[Entries taken from a collection]
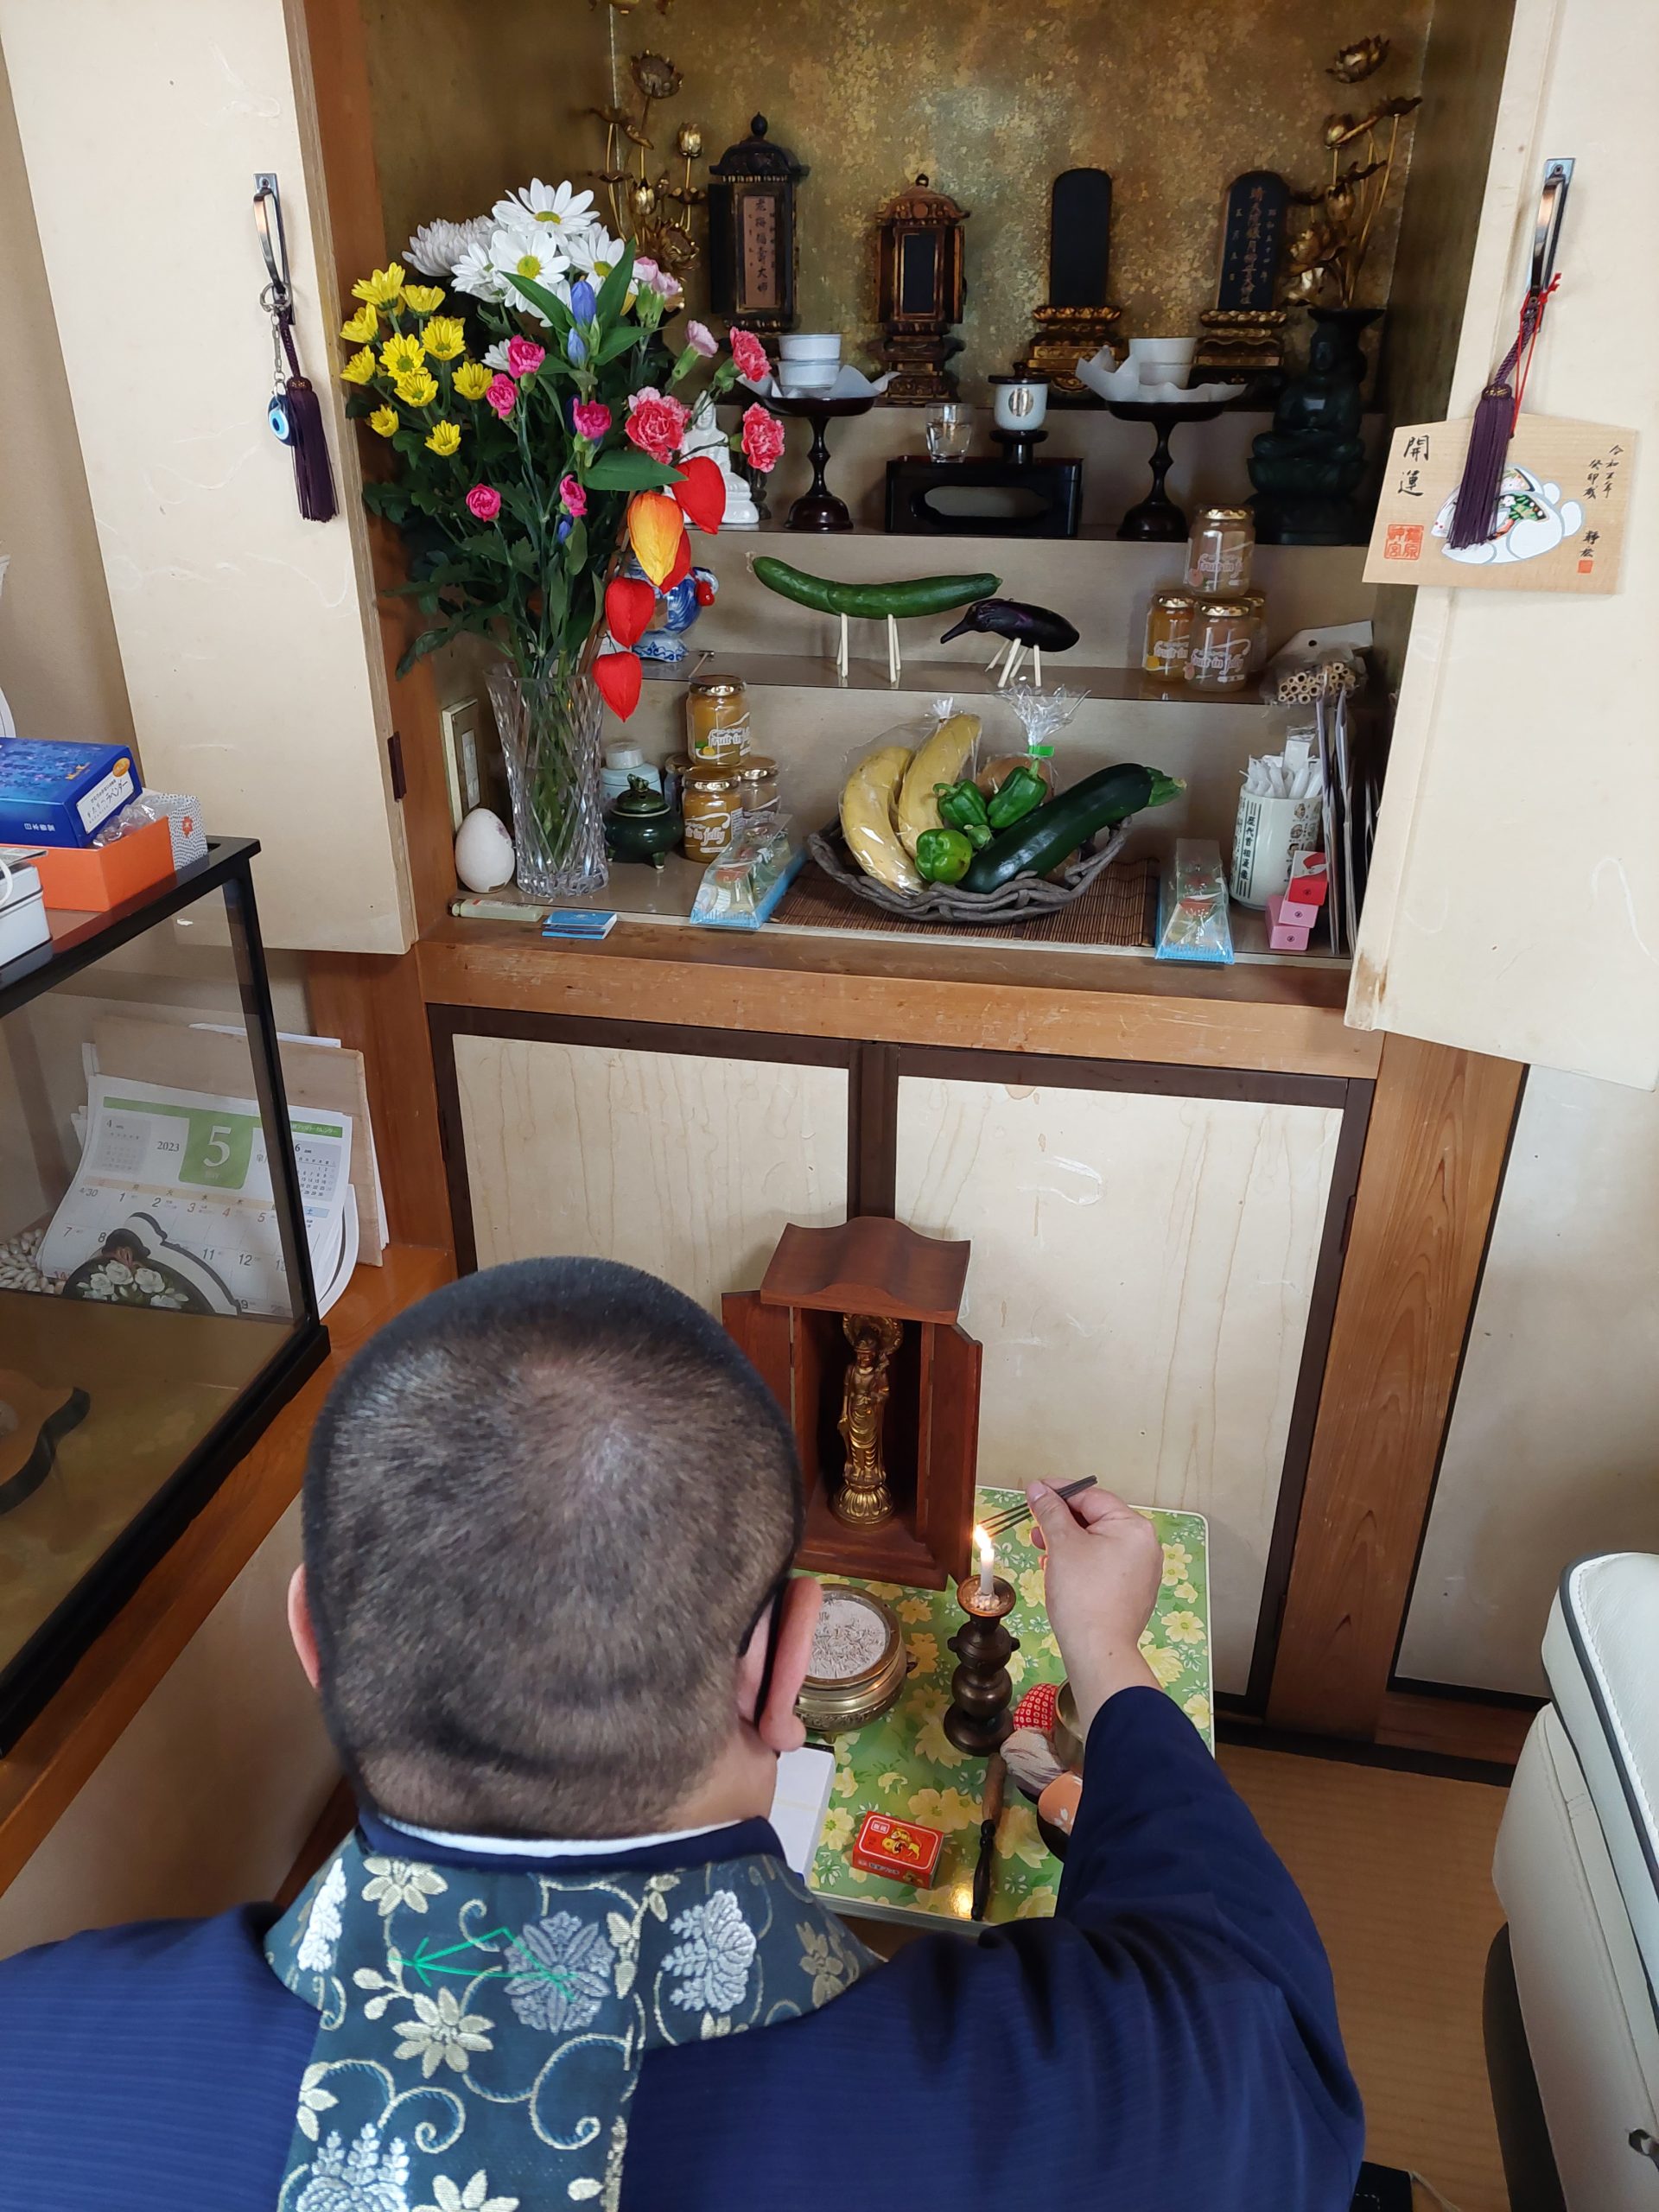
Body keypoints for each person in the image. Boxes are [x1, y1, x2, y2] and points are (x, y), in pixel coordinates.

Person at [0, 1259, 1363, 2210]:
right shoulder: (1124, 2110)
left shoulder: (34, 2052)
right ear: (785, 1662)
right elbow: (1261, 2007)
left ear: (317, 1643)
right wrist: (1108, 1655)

* * *

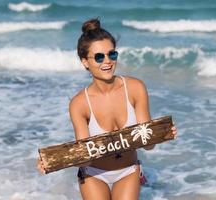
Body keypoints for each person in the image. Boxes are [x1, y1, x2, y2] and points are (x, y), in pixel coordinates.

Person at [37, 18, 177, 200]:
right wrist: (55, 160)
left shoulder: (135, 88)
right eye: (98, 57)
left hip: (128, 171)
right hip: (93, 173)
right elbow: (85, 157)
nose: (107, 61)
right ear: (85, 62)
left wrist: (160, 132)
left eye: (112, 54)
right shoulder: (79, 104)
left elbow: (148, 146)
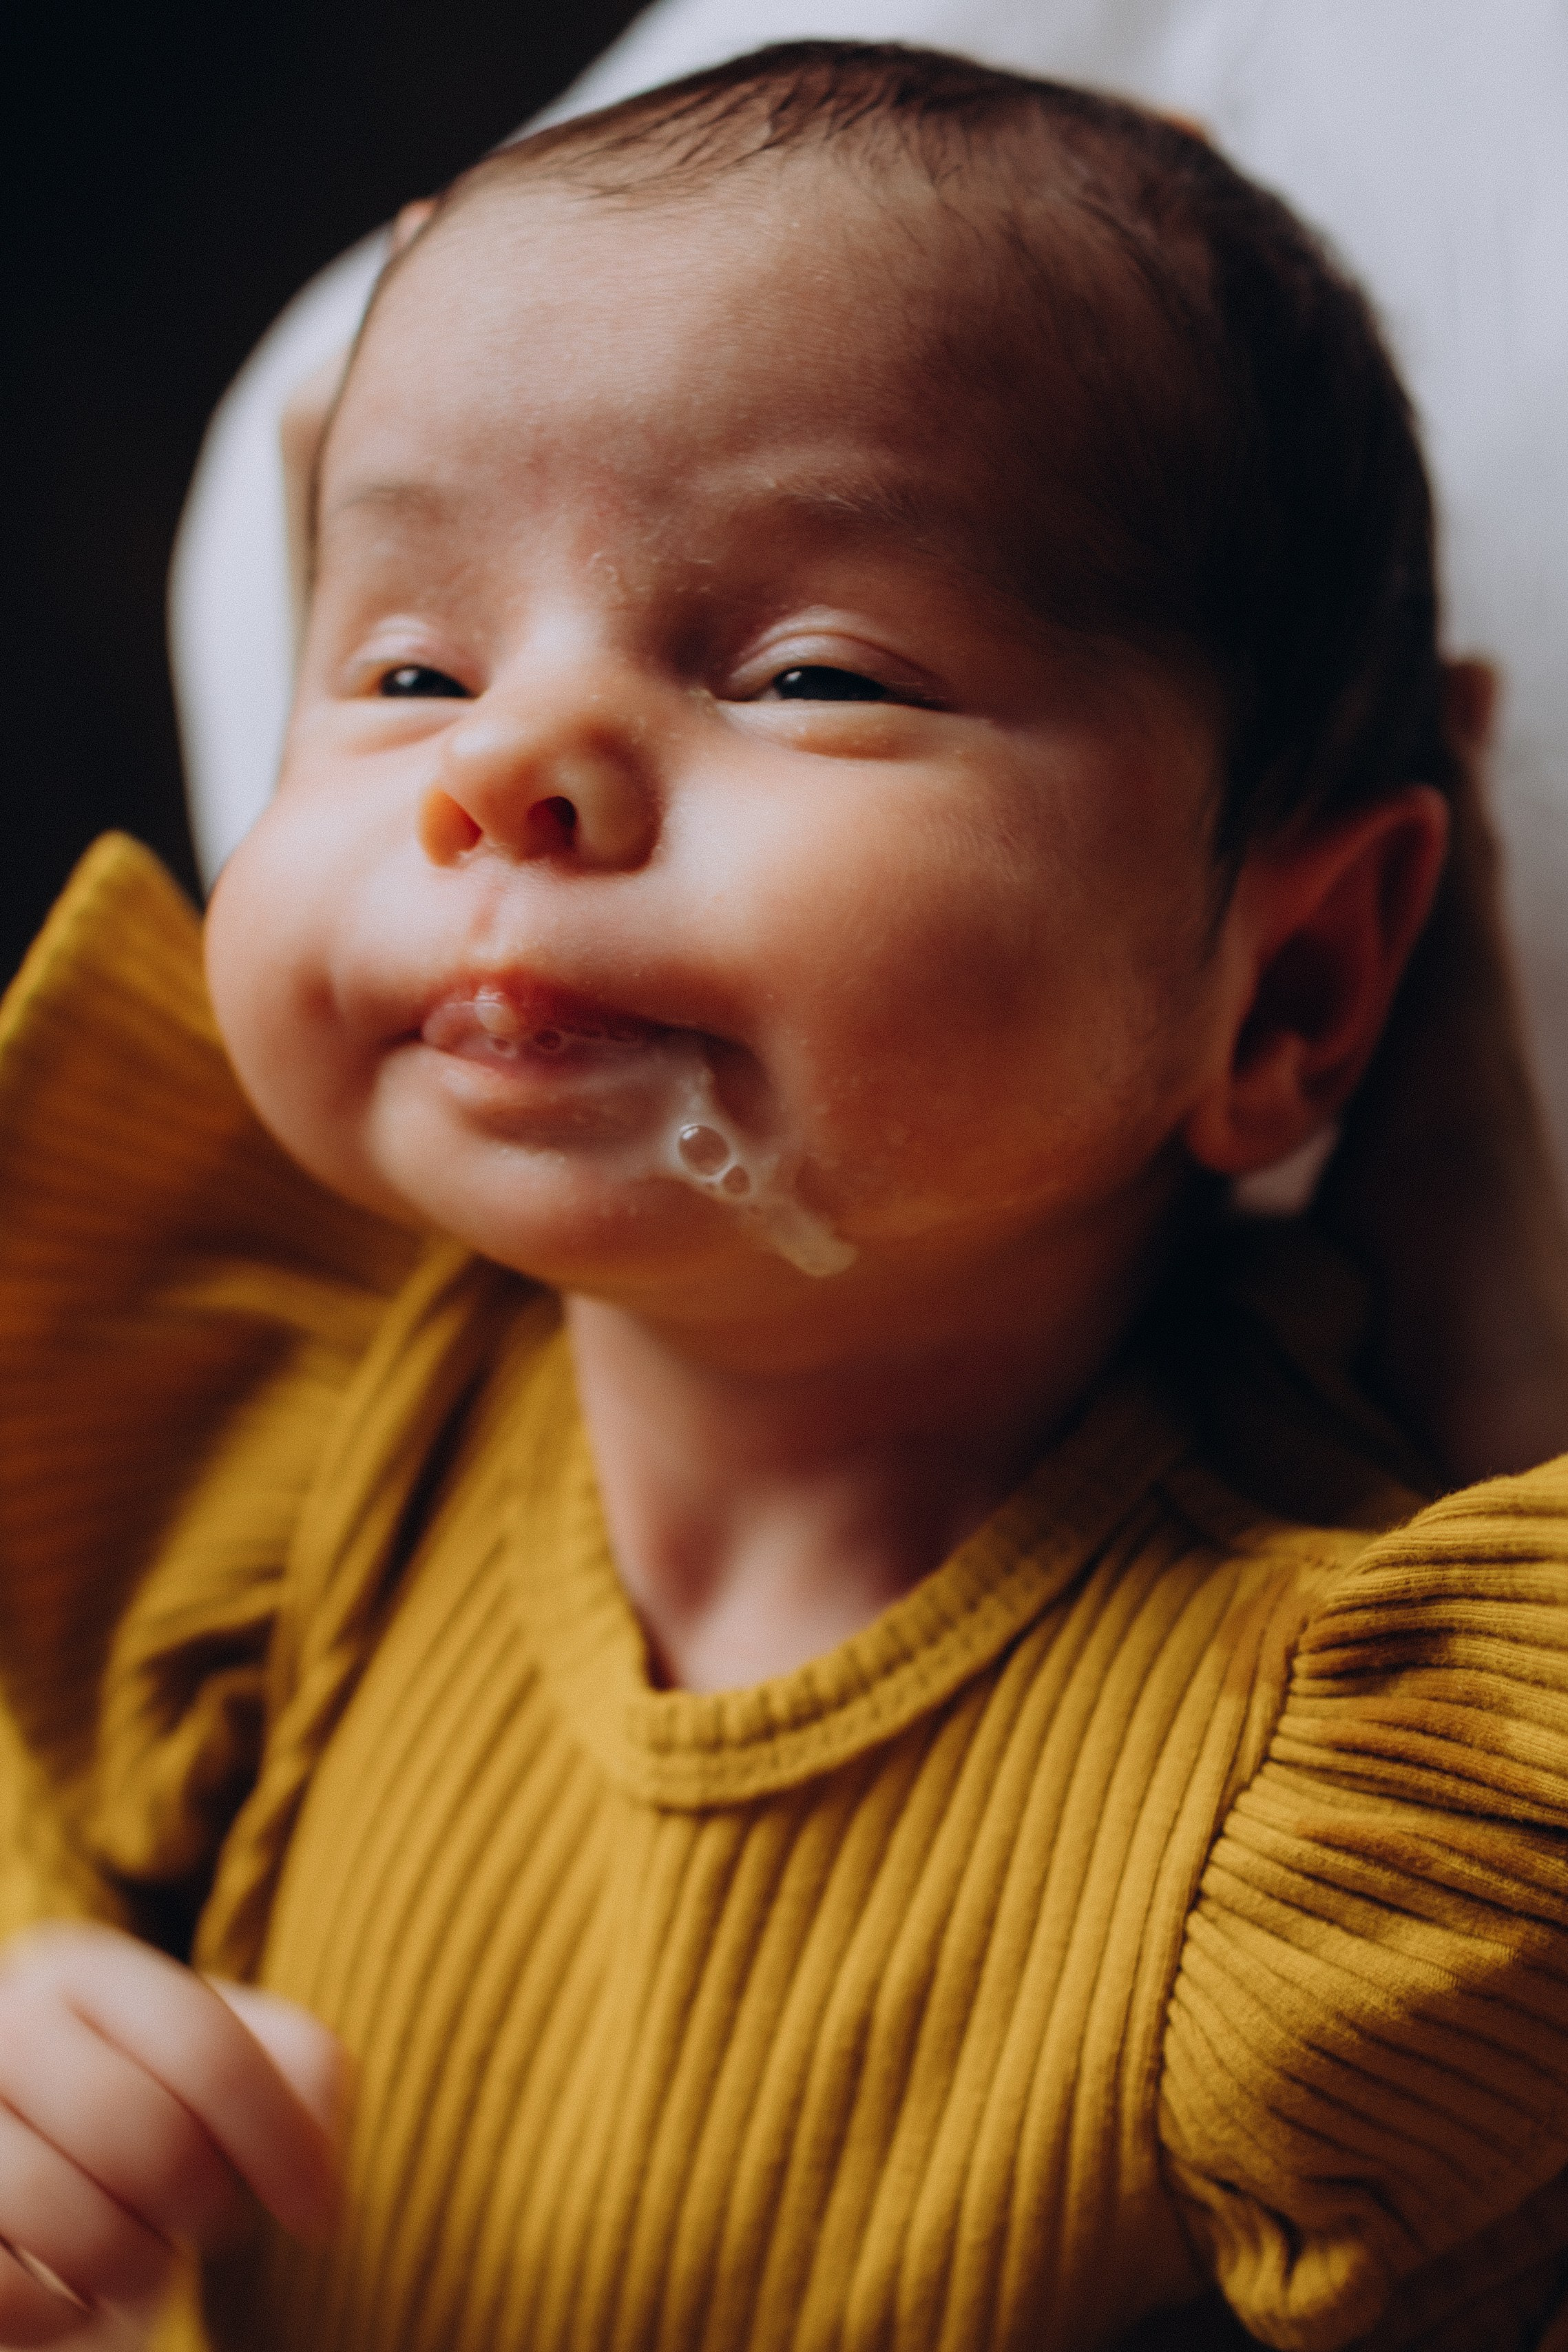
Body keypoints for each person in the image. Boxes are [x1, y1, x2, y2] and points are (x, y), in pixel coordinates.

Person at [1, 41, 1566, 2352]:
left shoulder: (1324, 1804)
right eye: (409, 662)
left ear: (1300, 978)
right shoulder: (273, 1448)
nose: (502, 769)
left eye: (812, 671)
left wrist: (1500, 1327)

---

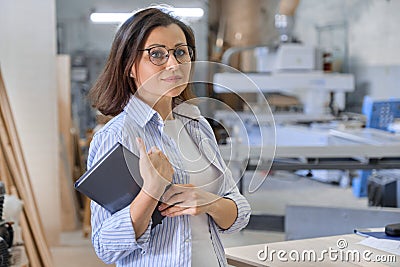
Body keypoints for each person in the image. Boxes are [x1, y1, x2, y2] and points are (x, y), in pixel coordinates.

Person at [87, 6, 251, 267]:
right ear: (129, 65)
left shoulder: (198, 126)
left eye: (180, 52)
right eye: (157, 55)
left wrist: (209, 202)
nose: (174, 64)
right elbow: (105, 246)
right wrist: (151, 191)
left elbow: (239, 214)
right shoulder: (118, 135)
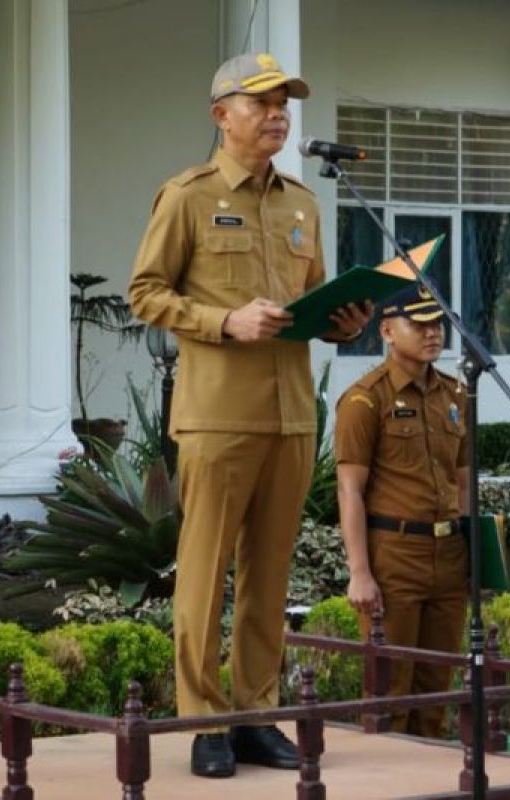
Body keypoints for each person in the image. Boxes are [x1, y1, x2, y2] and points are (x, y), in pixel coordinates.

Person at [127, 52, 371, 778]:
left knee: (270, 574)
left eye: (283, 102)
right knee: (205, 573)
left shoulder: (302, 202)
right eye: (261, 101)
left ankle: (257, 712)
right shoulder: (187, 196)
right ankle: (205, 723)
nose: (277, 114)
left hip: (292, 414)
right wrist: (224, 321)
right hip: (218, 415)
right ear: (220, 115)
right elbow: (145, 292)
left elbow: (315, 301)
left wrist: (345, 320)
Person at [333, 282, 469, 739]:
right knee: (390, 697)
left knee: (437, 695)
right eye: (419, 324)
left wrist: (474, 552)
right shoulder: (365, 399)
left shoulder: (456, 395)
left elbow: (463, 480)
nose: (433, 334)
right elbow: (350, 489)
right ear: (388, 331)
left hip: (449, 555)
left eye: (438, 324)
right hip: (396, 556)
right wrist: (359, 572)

## REQUIRED WORK
Take the records above and return, word for word, only the lines that fall from the line with "left wrist: (474, 552)" to the line with "right wrist: (359, 572)", both of them included.

## RESULT OF THIS TASK
left wrist: (474, 552)
right shoulder: (365, 399)
left shoulder: (456, 395)
left elbow: (463, 480)
nose: (433, 334)
right elbow: (350, 489)
right ear: (388, 331)
left hip: (449, 555)
left eye: (438, 324)
right hip: (396, 556)
right wrist: (359, 572)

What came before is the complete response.